В начале сентября ввели комендантский час. Продовольственные нормы опять снизили. Александр перестал приходить каждый день. Вот и хорошо.
Ложь.
Даже приходя, он был чрезвычайно внимателен к Даше, особенно в присутствии Татьяны и Дмитрия. И это хорошо.
Ложь.
Татьяна старалась как можно лучше играть свою роль, улыбаться Дмитрию и зажать сердце в стальные клещи. И это ей удавалось.
Ложь.
Такое простое дело – разливать чай – и то было пропитано обманом. Наливать чай кому-то раньше, чем ему. Ее руки дрожали от усилия.
Ей так мечталось вырваться из заколдованного круга, который представлял собой Ленинград в начале сентября, вырваться из осады невзгод, страданий и любви, окруживших ее плотным кольцом.
Она любила Александра. А-а, наконец, вот оно. Хоть капля правды, за которую можно схватиться, как за соломинку.
После похоронной на Пашу папа стал пить еще больше и редко ходил на работу. Его постоянное пребывание дома мешало Татьяне готовить, убирать, читать.
Ложь.
Не мешало.
Но раздражало.
Невероятно.
Единственным местом, где она могла обрести покой, была крыша, и даже это состояние нельзя было назвать покоем в полном смысле слова. В душе царил хаос.
Выходя на крышу, она закрывала глаза и воображала, как гуляет без гипса, не хромая, под руку с Александром. Они шли по Невскому, к Дворцовой площади, вниз по набережной, обходили Марсово поле. Пересекали мост через Фонтанку, бродили по Летнему саду, снова возвращались на набережную, добирались до Смольного, потом мимо Таврического сада, до улицы Салтыкова-Щедрина, сидели на своей скамье и возвращались домой по Суворовскому. И, гуляя с ним, она чувствовала себя так, словно входит в последний отрезок жизни.

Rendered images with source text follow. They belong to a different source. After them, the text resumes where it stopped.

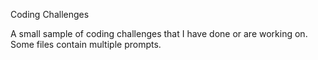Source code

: Coding Challenges

A small sample of coding challenges that I have done or are working on. Some files contain multiple prompts.
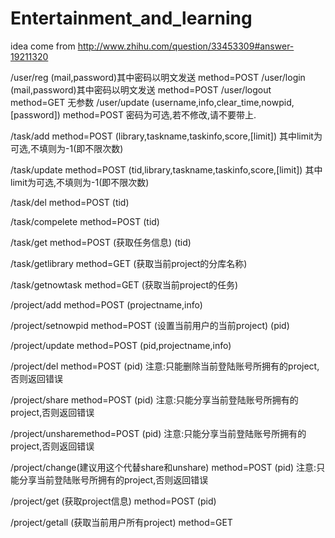 # Entertainment_and_learning

idea come from http://www.zhihu.com/question/33453309#answer-19211320


/user/reg  (mail,password)其中密码以明文发送 method=POST
/user/login (mail,password)其中密码以明文发送 method=POST
/user/logout method=GET 无参数
/user/update (username,info,clear_time,nowpid,[password]) method=POST
密码为可选,若不修改,请不要带上.

/task/add method=POST
(library,taskname,taskinfo,score,[limit])
其中limit为可选,不填则为-1(即不限次数)

/task/update method=POST
(tid,library,taskname,taskinfo,score,[limit])
其中limit为可选,不填则为-1(即不限次数)

/task/del method=POST
(tid)

/task/compelete method=POST
(tid)

/task/get  method=POST (获取任务信息)
(tid)

/task/getlibrary method=GET (获取当前project的分库名称)

/task/getnowtask method=GET (获取当前project的任务)

/project/add   method=POST
(projectname,info)  

/project/setnowpid method=POST (设置当前用户的当前project)
(pid)

/project/update method=POST
(pid,projectname,info)

/project/del method=POST
(pid)
注意:只能删除当前登陆账号所拥有的project,否则返回错误

/project/share method=POST
(pid)
注意:只能分享当前登陆账号所拥有的project,否则返回错误

/project/unsharemethod=POST 
(pid)
注意:只能分享当前登陆账号所拥有的project,否则返回错误

/project/change(建议用这个代替share和unshare) method=POST
(pid)
注意:只能分享当前登陆账号所拥有的project,否则返回错误

/project/get (获取project信息) method=POST
(pid)

/project/getall (获取当前用户所有project) method=GET

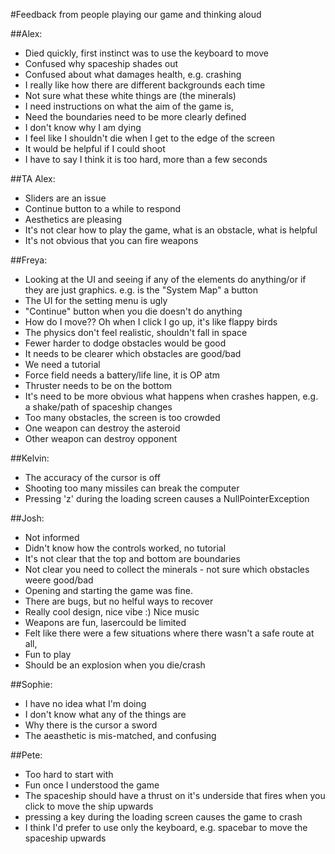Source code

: #Feedback from people playing our game and thinking aloud

##Alex:
- Died quickly, first instinct was to use the keyboard to move
- Confused why spaceship shades out
- Confused about what damages health, e.g. crashing
- I really like how there are different backgrounds each time
- Not sure what these white things are (the minerals)
- I need instructions on what the aim of the game is,
- Need the boundaries need to be more clearly defined
- I don't know why I am dying
- I feel like I shouldn't die when I get to the edge of the screen
- It would be helpful if I could shoot
- I have to say I think it is too hard, more than a few seconds


##TA Alex:
- Sliders are an issue
- Continue button to a while to respond
- Aesthetics are pleasing
- It's not clear how to play the game, what is an obstacle, what is helpful
- It's not obvious that you can fire weapons


##Freya:
- Looking at the UI and seeing if any of the elements do anything/or if they are just graphics. e.g. is the "System Map" a button
- The UI for the setting menu is ugly
- "Continue" button when you die  doesn't do anything
- How do I move?? Oh when I click I go up, it's like flappy birds
- The physics don't feel realistic, shouldn't fall in space
- Fewer harder to dodge obstacles would be good
- It needs to be clearer which obstacles are good/bad
- We need a tutorial
- Force field needs a battery/life line, it is OP atm
- Thruster needs to be on the bottom
- It's need to be more obvious what happens when crashes happen, e.g. a shake/path of spaceship changes
- Too many obstacles, the screen is too crowded
- One weapon can destroy the asteroid
- Other weapon can destroy opponent


##Kelvin:
- The accuracy of the cursor is off
- Shooting too many missiles can break the computer
- Pressing 'z' during the loading screen causes a NullPointerException


##Josh:
- Not informed
- Didn't know how the controls worked, no tutorial
- It's not clear that the top and bottom are boundaries
- Not clear you need to collect the minerals - not sure which obstacles weere good/bad
- Opening and starting the game was fine.
- There are bugs, but no helful ways to recover
- Really cool design, nice vibe :) Nice music
- Weapons are fun, lasercould be limited
- Felt like there were a few situations where there wasn't a safe route at all,
- Fun to play
- Should be an explosion when you die/crash


##Sophie:
- I have no idea what I'm doing
- I don't know what any of the things are
- Why there is the cursor a sword
- The aeasthetic is mis-matched, and confusing

##Pete:
- Too hard to start with 
- Fun once I understood the game
- The spaceship should have a thrust on it's underside that fires when you click to move
the ship upwards
- pressing a key during the loading screen causes the game to crash
- I think I'd prefer to use only the keyboard, e.g. spacebar to move the spaceship upwards



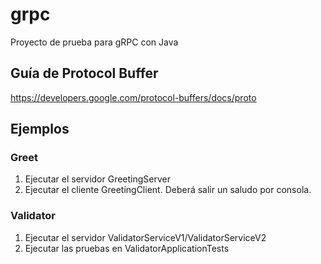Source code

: # grpc
Proyecto de prueba para gRPC con Java

## Guía de Protocol Buffer
https://developers.google.com/protocol-buffers/docs/proto

## Ejemplos
### Greet
1. Ejecutar el servidor GreetingServer
2. Ejecutar el cliente GreetingClient. Deberá salir un saludo por consola.

### Validator
1. Ejecutar el servidor ValidatorServiceV1/ValidatorServiceV2
2. Ejecutar las pruebas en ValidatorApplicationTests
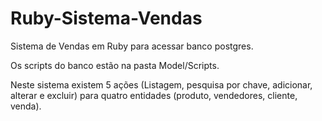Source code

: # Ruby-Sistema-Vendas
Sistema de Vendas em Ruby para acessar banco postgres.

Os scripts do banco estão na pasta Model/Scripts.

Neste sistema existem 5 ações (Listagem, pesquisa por chave, adicionar, alterar e excluir) 
para quatro entidades (produto, vendedores, cliente, venda).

Так она мечтала, сидя на крыше и слушая эхо артиллерийской канонады и взрывов. И сознание того, что снаряды рвутся не так близко, как в Луге, служило слабым утешением: ведь Александр тоже не был так близок, как в Луге.
Приходы Александра становились все более редкими, по мере того как условия жизни становились все тяжелее. Татьяна тосковала по нему, умирая от желания побыть с ним наедине хотя бы минуту. Напомнить себе, что лето сорок первого не было иллюзией, что действительно было время, когда они гуляли по Ленинграду, а он смотрел на нее и смеялся.
Теперь всем было не до смеха.
– Но немцы еще не в городе, правда, Саша? – в который раз спрашивала Даша за чаем… проклятым чаем. – А когда они придут, мы отбросим назад фон Лееба?
– Да, – неизменно отвечал Александр.
Но Татьяна не верила утешениям.
Очередная ложь.
Бросив мрачный взгляд на Дашу, обнимавшую Александра, она старалась отвести глаза и спрашивала у Дмитрия, не хочет ли тот послушать анекдот.
– Что? – рассеянно отвечал он. – Прости, Таня, я немного задумался.
– Ничего страшного, – отмахивалась она, наблюдая, как Александр улыбается Даше.
Ложь, ложь и ложь.
Но, как бы ни старался Александр, Дмитрий не оставлял Татьяну в покое.
Марина так и не перебралась к ним, а медсестры в больнице целыми днями перебирали военные новости. Война больше не была чем-то абстрактным, что поглотило Пашу, что пожирало украинские села и города, губило людей, валилось бомбами на крыши англичан в их далеком чопорном Лондоне. Война подходила все ближе.
Что ж, может, это и к лучшему, потому что больше так продолжаться не могло.